The Militant (logo)  
   Vol. 68/No. 30           August 17, 2004  
 
 
Nebraska: socialist campaigners meet ballot drive goal,
get support from meat packers, other pro-union workers
(front page)
 
Militant
SWP vice-presidential candidate Arrin Hawkins, right, meets farmer David Howard August 1 while campaigning in Mileston, near Tchula, Mississippi. That weekend 2,500 signed petitions to put socialist ticket on Nebraska ballot.

BY SAMUEL DELANEY
AND NELSON GONZALEZ
 
OMAHA, Nebraska—Campaigners for the Socialist Workers Party ticket—Róger Calero for president and Arrin Hawkins for vice-president of the United States—have collected nearly 4,900 signatures to put the working-class candidates on the ballot in Nebraska. Organizers said August 3 they are within striking distance of surpassing their goal of getting double the 2,500 signatures required to achieve ballot status.
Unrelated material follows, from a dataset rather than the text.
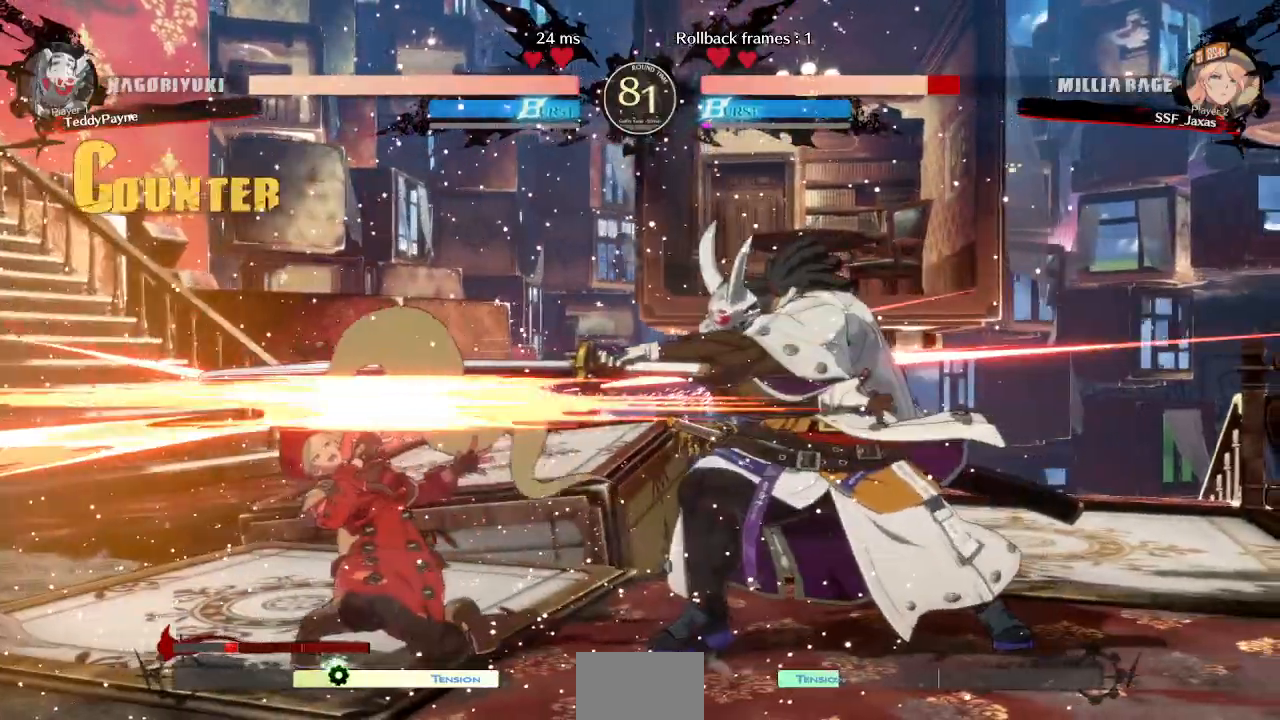
{"dt_ms": 500, "buttons": ["SQUARE", "R2", "DPAD_LEFT"]}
Julian Santana, a Young Socialist who took part in a full-time campaigning team here for several days, reported that socialists have received an excellent response from many working people. Campaigners are not deterred by the fact that storeowners and cops have stopped them from leafleting and petitioning dozens of times at shopping malls and other locations. In response, teams of petitioners became increasingly adept at “roving petitioning,” that is, rapidly moving from one location to the next when they were shut down, Santana said.

Many of those who signed petitions have responded to the socialist candidates’ championing of the right of workers to organize unions to defend themselves from the employers’ ongoing attacks. Speaking at a July 31 public campaign meeting here, Santana said many pro-union workers “grabbed the pen right out of my hand and asked where to sign.” Meatpacking workers have been involved in union organizing drives in several plants in the Omaha area over the past few years.

“At a big shopping plaza in South Omaha, 204 people signed the petitions,” said campaigner Bill Schmitt. One of those who signed, a worker who had taken part in the 1987-89 strike at the Cudahy packinghouse, “especially liked our campaign’s staunch defense of workers’ right to organize unions,” he said. After that strike, the unionist recalled, the bosses had fired all those who had walked out.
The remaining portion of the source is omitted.